[EXCERPT Boundary: Start]

Failure to maintain a sanitary environment places patients, staff, and visitors at increased risk of exposure to allergens and harmful microorganisms.

Findings included:

1. Document review of the hospital's policy titled, "Environmental Services Cleaning ED Exam Rooms," policy #900.34, approved 03/13, showed that Environmental Services (EVS) staff are to wipe sides and tops of furniture and equipment in ED and Exam rooms, and should dust mop and wet mop all floor surfaces.

Document review of the hospital's un-numbered, undated document titled, "First Hill Environmental Services ER Room ES Tech Daily Assignment," for 7:00 AM - 3:30 PM shift, showed that the daily tasks include all patient care areas of the Emergency Department including Quiet Rooms, Exam Rooms 1 - 10, East Rooms 11 - 22, and ER Triage 1 - 4.

2. On 01/07/20 between 9:50 AM and 12:30 PM, Investigator #6 toured the Emergency Department with the Director of Environment of Care, Emergency Management, and Security (Staff #601). The observation showed the following areas with accumulations of dust and debris, and unclean surfaces:

a. ED Hallway C & D - accumulated dust and debris in the frame and base, splatter stains and dried debris on the base and wheels of 2 of 2 gurneys available for patient care. Patient blood- draw chair had dried blood stains on the folding trays and frame. There was accumulated dirt, dust and stains on the floor;

b. ED Triage RMA 1 - dried debris on a patient chair, accumulated dust and debris on the floor;

c. ED Triage RMA 4 - dried debris on the support base of the computer on wheels, dried debris on a stainless steel Mayo tray and rolling stand, accumulated dust and debris on the floor;

d. ED Hallway opposite imaging - there was a 3-drawer rolling supply cabinet that held a drawer with patient supplies that contained dust accumulation.

e. ED Medication Room - accumulated dried debris around the handwashing sink, accumulated dust and debris on open shelves below the counter;

f. ED East Wing Bay 15 - dried debris on the frame of a gurney.

[EXCERPT Boundary: End]

INSTRUCTIONS →
A. In the sanitation findings above, rewrite the paragraph beginning "a. ED Hallway C & D" as a short list that keeps its main facts.
B. Reproduce the stretch of the sanitation findings from "1. Document review" through "Triage 1 - 4.".

[PROVIDED MATERIAL Boundary: Start]

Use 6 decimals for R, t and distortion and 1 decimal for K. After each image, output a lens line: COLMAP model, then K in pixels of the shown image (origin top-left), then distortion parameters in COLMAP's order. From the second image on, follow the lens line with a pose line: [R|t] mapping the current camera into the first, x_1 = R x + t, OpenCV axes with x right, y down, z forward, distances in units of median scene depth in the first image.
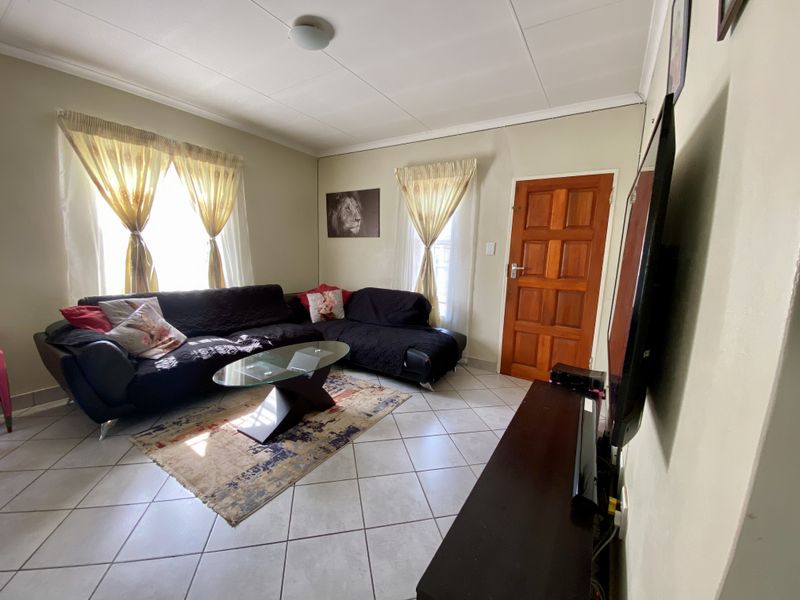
lens RADIAL K [[317.5, 0, 397.3], [0, 317.5, 299.6], [0, 0, 1]] dist [0.023476, -0.021651]
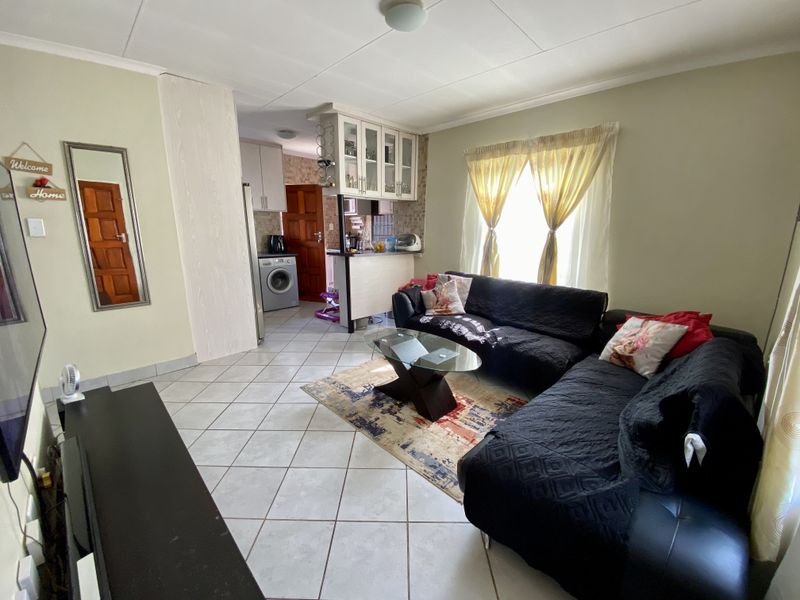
lens RADIAL K [[317.5, 0, 397.3], [0, 317.5, 299.6], [0, 0, 1]] dist [0.023476, -0.021651]
pose [[-0.221831, 0.177288, -0.958833, 0.546811], [-0.170822, 0.961059, 0.217220, -0.145374], [0.960006, 0.211976, -0.182908, 0.918064]]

[PROVIDED MATERIAL Boundary: End]

EXERCISE ANSWERS →
A.
ED Hallway C & D:
- Gurneys (2 of 2 available for patient care): accumulated dust and debris in the frame and base; splatter stains and dried debris on the base and wheels
- Patient blood-draw chair: dried blood stains on the folding trays and frame
- Floor: accumulated dirt, dust and stains

B.
1. Document review of the hospital's policy titled, "Environmental Services Cleaning ED Exam Rooms," policy #900.34, approved 03/13, showed that Environmental Services (EVS) staff are to wipe sides and tops of furniture and equipment in ED and Exam rooms, and should dust mop and wet mop all floor surfaces.

Document review of the hospital's un-numbered, undated document titled, "First Hill Environmental Services ER Room ES Tech Daily Assignment," for 7:00 AM - 3:30 PM shift, showed that the daily tasks include all patient care areas of the Emergency Department including Quiet Rooms, Exam Rooms 1 - 10, East Rooms 11 - 22, and ER Triage 1 - 4.